BulkImports::PipelineWorker often fails with NetworkError 'execution expired'
Summary
While testing GitLab Migration (https://docs.gitlab.com/ee/user/group/import/) on .com and migrating this group to another group on .com I noticed while the migration succeeds, each run there are import pipelines (that are responsible for migrating the data over) fail with NetworkError 'execution expired'.
Example:
[#<BulkImports::Failure:0x00007f9f78a47bc0
id: 10149,
bulk_import_entity_id: 10381,
created_at: Tue, 26 Apr 2022 10:29:31.402612000 UTC +00:00,
pipeline_class: "BulkImports::Common::Pipelines::BadgesPipeline",
exception_class: "BulkImports::NetworkError",
exception_message: "execution expired",
correlation_id_value: "dce8fbb576e302200ab7bb277ebdb21c",
pipeline_step: "extractor">,
#<BulkImports::Failure:0x00007f9f78985cf0
id: 10148,
bulk_import_entity_id: 10387,
created_at: Tue, 26 Apr 2022 10:29:31.233230000 UTC +00:00,
pipeline_class: "BulkImports::Groups::Pipelines::SubgroupEntitiesPipeline",
exception_class: "BulkImports::NetworkError",
exception_message: "execution expired",
correlation_id_value: "ae940429bff2af5920028d5772034b6e",
pipeline_step: "extractor">,
#<BulkImports::Failure:0x00007f9f788f51a0
id: 10154,
bulk_import_entity_id: 10391,
created_at: Tue, 26 Apr 2022 10:29:43.562074000 UTC +00:00,
pipeline_class: "BulkImports::Common::Pipelines::MembersPipeline",
exception_class: "BulkImports::NetworkError",
exception_message: "execution expired",
correlation_id_value: "ae940429bff2af5920028d5772034b6e",
pipeline_step: "extractor">,
#<BulkImports::Failure:0x00007f9f788d6e80
id: 10155,
bulk_import_entity_id: 10392,
created_at: Tue, 26 Apr 2022 10:29:45.622423000 UTC +00:00,
pipeline_class: "BulkImports::Projects::Pipelines::CiPipelinesPipeline",
exception_class: "BulkImports::NetworkError",
exception_message: "execution expired",
correlation_id_value: "ae940429bff2af5920028d5772034b6e",
pipeline_step: "extractor">,
#<BulkImports::Failure:0x00007f9f78845250
id: 10159,
bulk_import_entity_id: 10397,
created_at: Tue, 26 Apr 2022 10:30:16.262376000 UTC +00:00,
pipeline_class:
"BulkImports::Projects::Pipelines::ContainerExpirationPolicyPipeline",
exception_class: "BulkImports::NetworkError",
exception_message: "execution expired",
correlation_id_value: "dd2c90bb4b9deb5e233a0865a6c523bf",
pipeline_step: "extractor">]
Because of these network errors some of the data is not carried over.

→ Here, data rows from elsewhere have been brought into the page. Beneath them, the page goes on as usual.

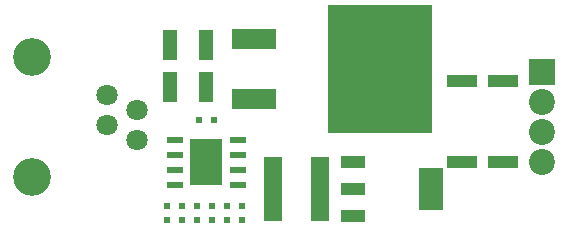
<source format=gts>
G04 #@! TF.FileFunction,Soldermask,Top*
%FSLAX46Y46*%
G04 Gerber Fmt 4.6, Leading zero omitted, Abs format (unit mm)*
G04 Created by KiCad (PCBNEW 4.0.2+dfsg1-stable) date Sun 22 May 2016 05:06:21 PM EDT*
%MOMM*%
G01*
G04 APERTURE LIST*
%ADD10C,0.150000*%
%ADD11R,8.900000X10.800000*%
%ADD12R,3.700000X1.778000*%
%ADD13R,2.500000X1.000000*%
%ADD14R,2.200000X2.200000*%
%ADD15C,2.200000*%
%ADD16R,2.032000X3.657600*%
%ADD17R,2.032000X1.016000*%
%ADD18C,3.200000*%
%ADD19C,1.800000*%
%ADD20R,1.500000X5.500000*%
%ADD21R,1.270000X2.540000*%
%ADD22R,0.550000X0.600000*%
%ADD23R,0.600000X0.550000*%
%ADD24R,1.399540X0.599440*%
%ADD25R,2.799080X4.000500*%
G04 APERTURE END LIST*
D10*
D11*
X143696000Y-112776000D03*
D12*
X133096000Y-110236000D03*
X133096000Y-115316000D03*
D13*
X154150000Y-113792000D03*
X150650000Y-113792000D03*
D14*
X157480000Y-113030000D03*
D15*
X157480000Y-115570000D03*
X157480000Y-118110000D03*
X157480000Y-120650000D03*
D16*
X148082000Y-122936000D03*
D17*
X141478000Y-122936000D03*
X141478000Y-125222000D03*
X141478000Y-120650000D03*
D18*
X114300000Y-111760000D03*
X114300000Y-121920000D03*
D19*
X120650000Y-114935000D03*
X123190000Y-116205000D03*
X120650000Y-117475000D03*
X123190000Y-118745000D03*
D20*
X134652000Y-122936000D03*
X138652000Y-122936000D03*
D21*
X125984000Y-114300000D03*
X129032000Y-114300000D03*
D22*
X128432000Y-117094000D03*
X129632000Y-117094000D03*
D23*
X130810000Y-124368000D03*
X130810000Y-125568000D03*
X132080000Y-124368000D03*
X132080000Y-125568000D03*
X125730000Y-124368000D03*
X125730000Y-125568000D03*
X129540000Y-124368000D03*
X129540000Y-125568000D03*
X127000000Y-124368000D03*
X127000000Y-125568000D03*
X128270000Y-124368000D03*
X128270000Y-125568000D03*
D24*
X131699000Y-118745000D03*
X126365000Y-118745000D03*
X131699000Y-120015000D03*
X131699000Y-121285000D03*
X131699000Y-122555000D03*
X126365000Y-120015000D03*
X126365000Y-121285000D03*
X126365000Y-122555000D03*
D25*
X129032000Y-120650000D03*
D13*
X154150000Y-120650000D03*
X150650000Y-120650000D03*
D21*
X125984000Y-110744000D03*
X129032000Y-110744000D03*
M02*

</source>
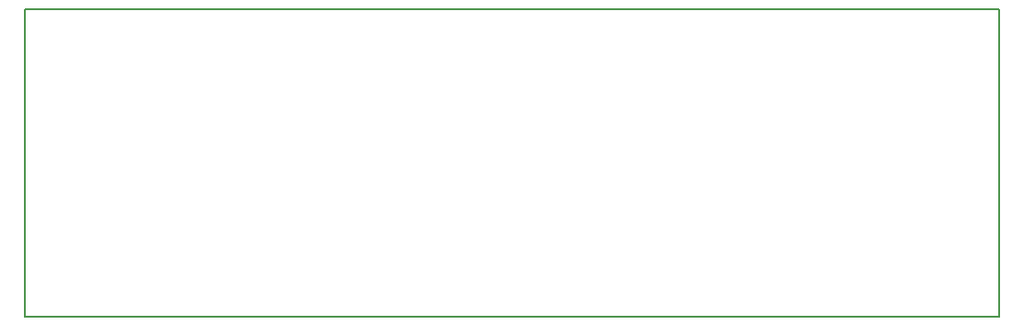
<source format=gm1>
G04 #@! TF.GenerationSoftware,KiCad,Pcbnew,6.0.5-a6ca702e91~116~ubuntu20.04.1*
G04 #@! TF.CreationDate,2022-06-19T16:15:55+02:00*
G04 #@! TF.ProjectId,PCF8574,50434638-3537-4342-9e6b-696361645f70,1.0*
G04 #@! TF.SameCoordinates,Original*
G04 #@! TF.FileFunction,Profile,NP*
%FSLAX46Y46*%
G04 Gerber Fmt 4.6, Leading zero omitted, Abs format (unit mm)*
G04 Created by KiCad (PCBNEW 6.0.5-a6ca702e91~116~ubuntu20.04.1) date 2022-06-19 16:15:55*
%MOMM*%
%LPD*%
G01*
G04 APERTURE LIST*
G04 #@! TA.AperFunction,Profile*
%ADD10C,0.150000*%
G04 #@! TD*
G04 APERTURE END LIST*
D10*
X59740800Y-91008200D02*
X59740800Y-119300000D01*
X149275800Y-91008200D02*
X59740800Y-91008200D01*
X59740800Y-119300000D02*
X149275800Y-119300000D01*
X149275800Y-119300000D02*
X149275800Y-91008200D01*
M02*

</source>
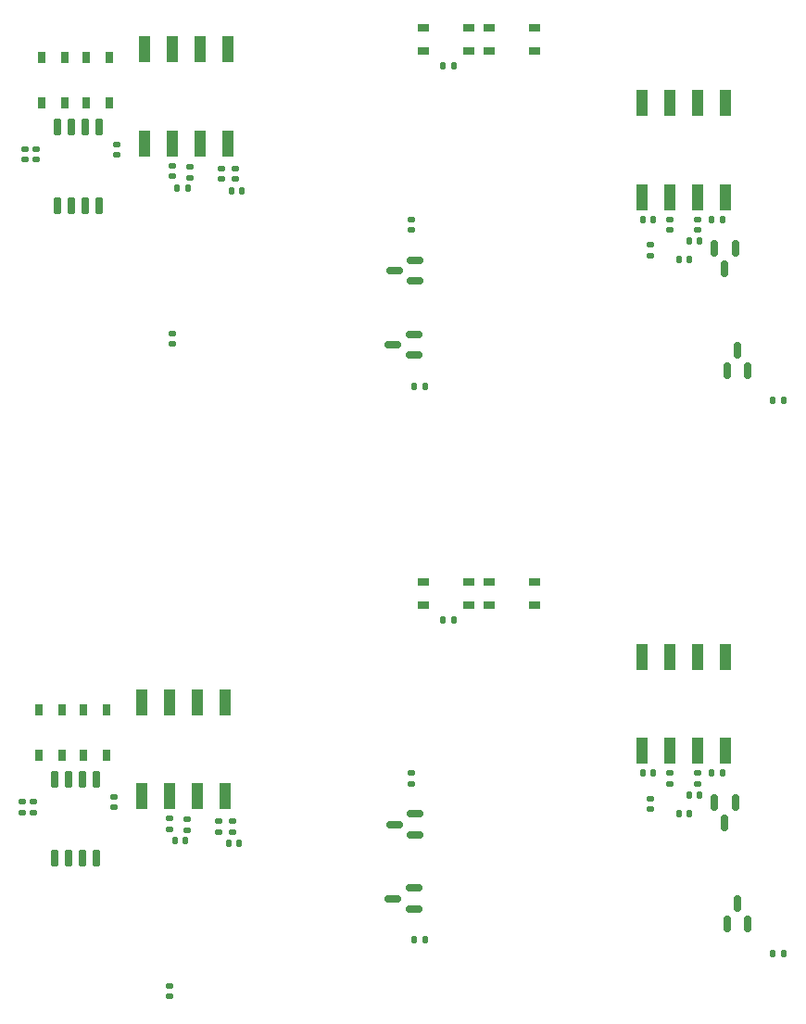
<source format=gbp>
G04 #@! TF.GenerationSoftware,KiCad,Pcbnew,7.0.5*
G04 #@! TF.CreationDate,2023-09-30T22:10:43+03:00*
G04 #@! TF.ProjectId,RP2040_minimal - Copy,52503230-3430-45f6-9d69-6e696d616c20,REV1*
G04 #@! TF.SameCoordinates,Original*
G04 #@! TF.FileFunction,Paste,Bot*
G04 #@! TF.FilePolarity,Positive*
%FSLAX46Y46*%
G04 Gerber Fmt 4.6, Leading zero omitted, Abs format (unit mm)*
G04 Created by KiCad (PCBNEW 7.0.5) date 2023-09-30 22:10:43*
%MOMM*%
%LPD*%
G01*
G04 APERTURE LIST*
G04 Aperture macros list*
%AMRoundRect*
0 Rectangle with rounded corners*
0 $1 Rounding radius*
0 $2 $3 $4 $5 $6 $7 $8 $9 X,Y pos of 4 corners*
0 Add a 4 corners polygon primitive as box body*
4,1,4,$2,$3,$4,$5,$6,$7,$8,$9,$2,$3,0*
0 Add four circle primitives for the rounded corners*
1,1,$1+$1,$2,$3*
1,1,$1+$1,$4,$5*
1,1,$1+$1,$6,$7*
1,1,$1+$1,$8,$9*
0 Add four rect primitives between the rounded corners*
20,1,$1+$1,$2,$3,$4,$5,0*
20,1,$1+$1,$4,$5,$6,$7,0*
20,1,$1+$1,$6,$7,$8,$9,0*
20,1,$1+$1,$8,$9,$2,$3,0*%
G04 Aperture macros list end*
%ADD10RoundRect,0.150000X0.150000X-0.587500X0.150000X0.587500X-0.150000X0.587500X-0.150000X-0.587500X0*%
%ADD11RoundRect,0.140000X0.140000X0.170000X-0.140000X0.170000X-0.140000X-0.170000X0.140000X-0.170000X0*%
%ADD12RoundRect,0.150000X0.587500X0.150000X-0.587500X0.150000X-0.587500X-0.150000X0.587500X-0.150000X0*%
%ADD13R,1.120000X2.440000*%
%ADD14R,1.050000X0.650000*%
%ADD15RoundRect,0.140000X-0.170000X0.140000X-0.170000X-0.140000X0.170000X-0.140000X0.170000X0.140000X0*%
%ADD16RoundRect,0.140000X-0.140000X-0.170000X0.140000X-0.170000X0.140000X0.170000X-0.140000X0.170000X0*%
%ADD17R,0.650000X1.050000*%
%ADD18RoundRect,0.150000X-0.150000X0.587500X-0.150000X-0.587500X0.150000X-0.587500X0.150000X0.587500X0*%
%ADD19RoundRect,0.140000X0.170000X-0.140000X0.170000X0.140000X-0.170000X0.140000X-0.170000X-0.140000X0*%
%ADD20RoundRect,0.150000X0.150000X-0.650000X0.150000X0.650000X-0.150000X0.650000X-0.150000X-0.650000X0*%
G04 APERTURE END LIST*
D10*
X185705408Y-104608806D03*
X183805408Y-104608806D03*
X184755408Y-102733806D03*
D11*
X181297158Y-92787806D03*
X180337158Y-92787806D03*
X183363408Y-40186903D03*
X182403408Y-40186903D03*
D12*
X155160908Y-50698903D03*
X155160908Y-52598903D03*
X153285908Y-51648903D03*
D13*
X176053408Y-29544903D03*
X178593408Y-29544903D03*
X181133408Y-29544903D03*
X183673408Y-29544903D03*
X183673408Y-38154903D03*
X181133408Y-38154903D03*
X178593408Y-38154903D03*
X176053408Y-38154903D03*
D14*
X166228408Y-73292806D03*
X162078408Y-73292806D03*
X166228408Y-75442806D03*
X162078408Y-75442806D03*
D15*
X181133408Y-90795806D03*
X181133408Y-91755806D03*
D11*
X158813408Y-76797806D03*
X157853408Y-76797806D03*
D14*
X160153408Y-73297806D03*
X156003408Y-73297806D03*
X160153408Y-75447806D03*
X156003408Y-75447806D03*
D13*
X130335071Y-92915518D03*
X132875071Y-92915518D03*
X135415071Y-92915518D03*
X137955071Y-92915518D03*
X137955071Y-84305518D03*
X135415071Y-84305518D03*
X132875071Y-84305518D03*
X130335071Y-84305518D03*
D15*
X127795071Y-93931518D03*
X127795071Y-92971518D03*
D11*
X180368408Y-94482526D03*
X179408408Y-94482526D03*
D15*
X132870071Y-95897851D03*
X132870071Y-94937851D03*
X134713593Y-35410333D03*
X134713593Y-36370333D03*
D16*
X187991408Y-56696903D03*
X188951408Y-56696903D03*
D17*
X120878071Y-84998518D03*
X120878071Y-89148518D03*
X123028071Y-84998518D03*
X123028071Y-89148518D03*
D15*
X120672593Y-33796000D03*
X120672593Y-34756000D03*
D18*
X182642158Y-93437806D03*
X184542158Y-93437806D03*
X183592158Y-95312806D03*
D16*
X176109408Y-40186903D03*
X177069408Y-40186903D03*
D19*
X176815408Y-43488903D03*
X176815408Y-42528903D03*
D11*
X139463593Y-37610333D03*
X138503593Y-37610333D03*
X183363408Y-90795806D03*
X182403408Y-90795806D03*
X138260071Y-97237851D03*
X139220071Y-97237851D03*
D19*
X132875071Y-110243518D03*
X132875071Y-111203518D03*
D16*
X187991408Y-107305806D03*
X188951408Y-107305806D03*
D18*
X182642158Y-42828903D03*
X184542158Y-42828903D03*
X183592158Y-44703903D03*
D17*
X127092071Y-89148518D03*
X127092071Y-84998518D03*
X124942071Y-89148518D03*
X124942071Y-84998518D03*
D15*
X134470071Y-95997851D03*
X134470071Y-95037851D03*
D12*
X155160908Y-101307806D03*
X155160908Y-103207806D03*
X153285908Y-102257806D03*
D15*
X137320071Y-96147851D03*
X137320071Y-95187851D03*
D14*
X160153408Y-22688903D03*
X156003408Y-22688903D03*
X160153408Y-24838903D03*
X156003408Y-24838903D03*
D17*
X123271593Y-29521000D03*
X123271593Y-25371000D03*
X121121593Y-29521000D03*
X121121593Y-25371000D03*
D12*
X155318408Y-94527806D03*
X155318408Y-96427806D03*
X153443408Y-95477806D03*
D20*
X126387593Y-38920000D03*
X125117593Y-38920000D03*
X123847593Y-38920000D03*
X122577593Y-38920000D03*
X122577593Y-31720000D03*
X123847593Y-31720000D03*
X125117593Y-31720000D03*
X126387593Y-31720000D03*
D11*
X158813408Y-26188903D03*
X157853408Y-26188903D03*
D15*
X120429071Y-94383518D03*
X120429071Y-93423518D03*
D11*
X156185408Y-55426903D03*
X155225408Y-55426903D03*
D15*
X138813593Y-35560333D03*
X138813593Y-36520333D03*
X128038593Y-33344000D03*
X128038593Y-34304000D03*
D11*
X180368408Y-43873623D03*
X179408408Y-43873623D03*
D16*
X176109408Y-90795806D03*
X177069408Y-90795806D03*
D17*
X125185593Y-25371000D03*
X125185593Y-29521000D03*
X127335593Y-25371000D03*
X127335593Y-29521000D03*
D13*
X176053408Y-80153806D03*
X178593408Y-80153806D03*
X181133408Y-80153806D03*
X183673408Y-80153806D03*
X183673408Y-88763806D03*
X181133408Y-88763806D03*
X178593408Y-88763806D03*
X176053408Y-88763806D03*
D11*
X134513593Y-37310333D03*
X133553593Y-37310333D03*
X156185408Y-106035806D03*
X155225408Y-106035806D03*
D19*
X119656593Y-34756000D03*
X119656593Y-33796000D03*
D15*
X181133408Y-40186903D03*
X181133408Y-41146903D03*
D11*
X181297158Y-42178903D03*
X180337158Y-42178903D03*
D15*
X178593408Y-90795806D03*
X178593408Y-91755806D03*
X133113593Y-35310333D03*
X133113593Y-36270333D03*
D13*
X130578593Y-24678000D03*
X133118593Y-24678000D03*
X135658593Y-24678000D03*
X138198593Y-24678000D03*
X138198593Y-33288000D03*
X135658593Y-33288000D03*
X133118593Y-33288000D03*
X130578593Y-33288000D03*
D19*
X154971408Y-41146903D03*
X154971408Y-40186903D03*
D11*
X133310071Y-96937851D03*
X134270071Y-96937851D03*
D14*
X166228408Y-22683903D03*
X162078408Y-22683903D03*
X166228408Y-24833903D03*
X162078408Y-24833903D03*
D19*
X176815408Y-94097806D03*
X176815408Y-93137806D03*
D20*
X126144071Y-91347518D03*
X124874071Y-91347518D03*
X123604071Y-91347518D03*
X122334071Y-91347518D03*
X122334071Y-98547518D03*
X123604071Y-98547518D03*
X124874071Y-98547518D03*
X126144071Y-98547518D03*
D15*
X138570071Y-96147851D03*
X138570071Y-95187851D03*
D19*
X133118593Y-51576000D03*
X133118593Y-50616000D03*
D15*
X178593408Y-40186903D03*
X178593408Y-41146903D03*
D19*
X119413071Y-93423518D03*
X119413071Y-94383518D03*
D10*
X185705408Y-53999903D03*
X183805408Y-53999903D03*
X184755408Y-52124903D03*
D15*
X137563593Y-35560333D03*
X137563593Y-36520333D03*
D19*
X154971408Y-91755806D03*
X154971408Y-90795806D03*
D12*
X155318408Y-43918903D03*
X155318408Y-45818903D03*
X153443408Y-44868903D03*
M02*

</source>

Example Group to investigate
https://gitlab.com/georgekoltsov-bulk-import-group
What is the current bug behavior?
Network 'execution expired' error while gitlab migration is running.
What is the expected correct behavior?
There shouldn't be as frequent and consistent network 'execution expired' errors. Some are inevitable, but not this many. It's consistently happenning during each run.
Relevant logs and/or screenshots
Output of checks
This bug happens on GitLab.com
Possible fixes
- Add retry logic (we already have retry logic present, which does not look like it kicks in?) for failing pipelines in order to increase pipeline success rate
- Understand why execution expired is happening. Is it due to .com request queue latency? What is current network request timeout value? Should it be bumped?